When I was 23 I was a single mom, I was working 3/4 time, going to school taking 18 credits a semester and raising a child on my own on very, very little sleep. I was depressed and eating poorly, and I just knew I was fat because I was a size 18... and I hated myself, I was embarrassed of myself, and my mother and her family pointed out at every opportunity that it was "such a shame because you have such a pretty face." I would have given my left arm to be a size 14.
And I kept eating, and sleeping poorly, and had a lot of pretty bad problems, like nursing my dad through his cancer while his family held a big drama about me being a terrible daughter because I was 2 months from graduating and my dad would encourage me to go to school; and a cousin was threatening to kill me and sneaking around to steal from me and sabbotage things (like cutting the washing machine hose in the middle of the night and causing a flood, then telling me how he was going to shoot me as I mopped up the water in the basement) because I was trying to help my mother get the alcoholic bum out of her house; and because I was a single mom, exhausted, doing an internship, on the virge of graduating, trying to support a family, and had a guy who loved me that my mother hated and was trying to break us up. And the stress was setting off my genetic brain problems with making neurotransmitters so I was starting to get sick... and I was eating poorly and severely sleep deprived and depressed, and I ballooned to a size 24, and I hated myself. If I could only get back down to a size 18 again I would never complain again, I told myself.

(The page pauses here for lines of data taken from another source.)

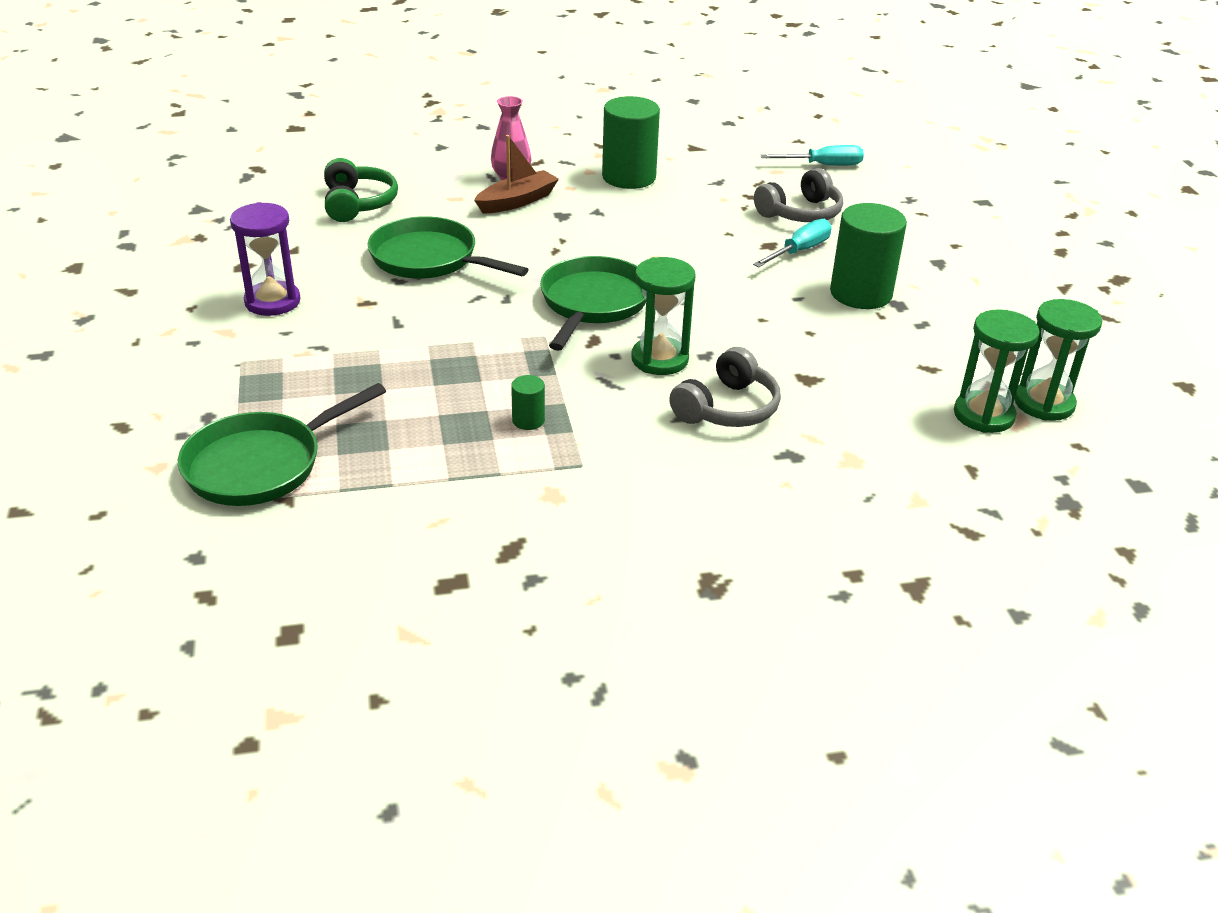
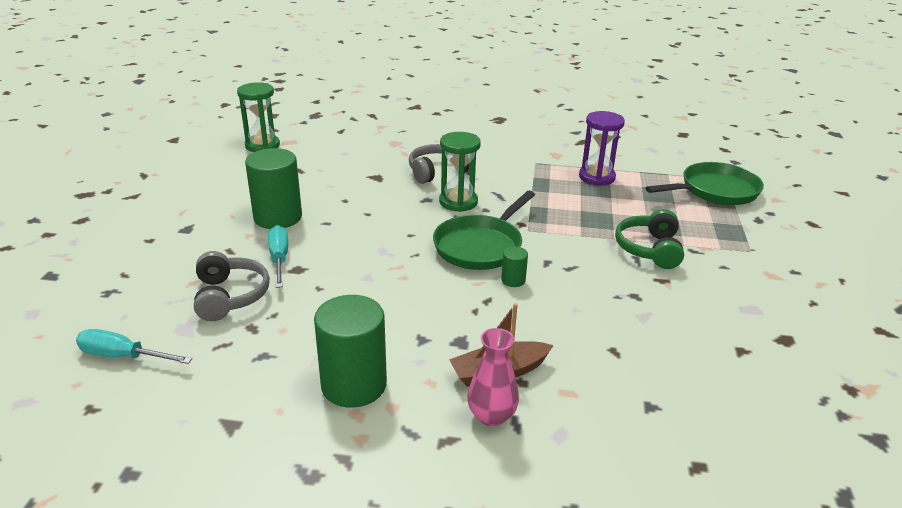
camera: 160 degrees left, 5 degrees down
(272, 302) = (743, 295): purple hourglass -> purple hourglass (597, 177)
(358, 204) = (682, 407): green headphones -> green headphones (649, 249)
(430, 259) = (605, 312): green pan -> none
(528, 420) = (557, 185): green cylinder -> green cylinder (513, 280)
(799, 251) = (279, 259): turquoise screwdriver -> turquoise screwdriver turned 105 degrees clockwise
(800, 213) = (230, 296): grey headphones -> grey headphones turned 90 degrees clockwise
(983, 415) = (302, 147): green hourglass -> none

And when I was 35, I'd had 2 more kids and was laid up for a year after being rear-ended, and went up to a size 28... 30... 32. Wouldn't it be great to go back to a size 24?
What did I learn? I learned you can't beat yourself up over things. You have to learn to love yourself and accept yourself as you are, instead of getting worse, pining away because you're not what you had been. I learned if you want to make positive changes, you have to love and accept yourself as you are, not as you wish you were-- keeping up that regret and resentment for the mistakes you've made just keeps you powerless against making changes in the future.
I also learned how deeply people we love, people in our family, whether they think they mean well or they're just too involved in being petty and small, can effect and affect our lives and it's course. How hard words and accusations and threats can hit, how deeply they can wound, how a callous attitude and saying the wrong thing can cut you like a knife, and how difficult it can be to overcome some types of pain and scars.
I also learned how much someone loving and accepting you can lift you up and teach you to love and accept yourself-- which is my husband, the boyfriend at 27; the one who loved me no matter what size I was, thought I was sexy and beautiful, and never thought I needed to change the outside because he always saw me for who I am and not what I weighed or what size I wore.